Whilst the banking system contends with its deleveraging issues and is sometimes unable to extend further credit, distressed and stressed Private Debt investors can provide the necessary means for these companies to resolve the financial crisis. 


Negentropy's Special Situations fund also has the necessary tools and experience to support companies to ensure they are able to develop not only from a financial point of view.

 

Conclusions

 

The time extension of Government incentives (e.g. favourable taxation on asset-backed vehicles) and guarantees (e.g. the Italian government guarantee program for asset-backed sales - GACS) ensures that there will be even greater activity in the NPE market.


Specialist investment funds such as Negentropy are finding numerous and very attractive opportunities that can only be executed successfully with a local dedicated team and an abundance of country knowledge.


We believe that distressed, stressed, and opportunistic Private Debt funds should offer high visibility of returns, safeguards for tail events, sector, industry and maturity diversification. 


 Instead, we do not believe that complete geographic diversification can be achieved in a dedicated distressed or opportunistic Private Deb fund unless it has dedicated and experienced teams in each geographic location coupled with an adequate track record. 

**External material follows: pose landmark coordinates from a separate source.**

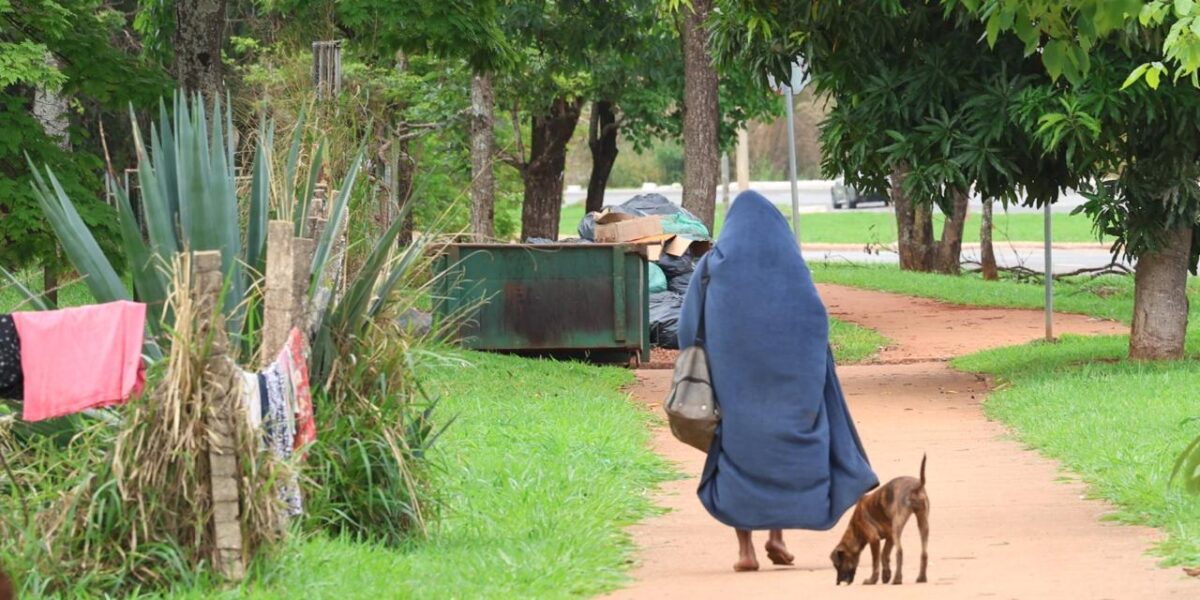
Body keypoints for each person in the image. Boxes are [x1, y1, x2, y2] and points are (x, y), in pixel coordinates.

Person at [677, 190, 879, 571]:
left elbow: (688, 327)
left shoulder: (711, 268)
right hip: (789, 384)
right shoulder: (791, 267)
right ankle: (777, 536)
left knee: (739, 456)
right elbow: (817, 320)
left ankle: (746, 550)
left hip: (733, 385)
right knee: (780, 453)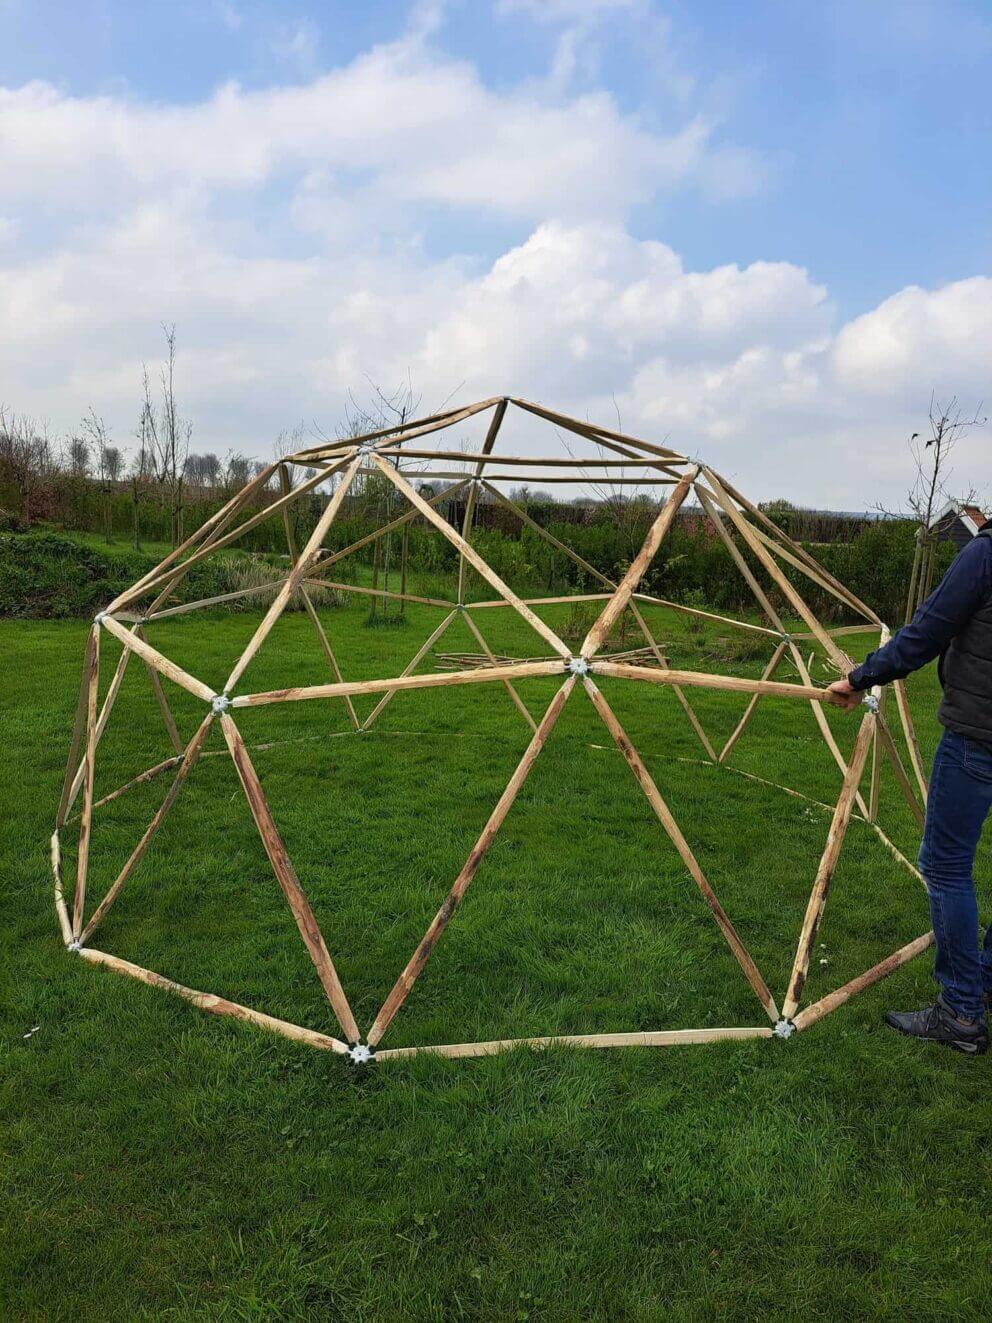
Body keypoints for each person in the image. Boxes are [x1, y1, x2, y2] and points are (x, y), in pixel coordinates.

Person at [827, 521, 992, 1055]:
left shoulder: (985, 555)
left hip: (979, 736)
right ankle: (983, 982)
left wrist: (859, 678)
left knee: (945, 864)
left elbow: (926, 633)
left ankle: (962, 1012)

Finally, we believe Negentropy can offer access to Italy, which at the moment is undoubtedly the largest and most attractive European NPE market. 


Our approach is unique in that we focus on bilateral, non-competitive deals on which we are leaders and can carry out full due diligence of the debtor. 


We seek to provide new finance whilst ensuring the companies we invest in are able to continue developing as part of a value chain that we seek to enhance.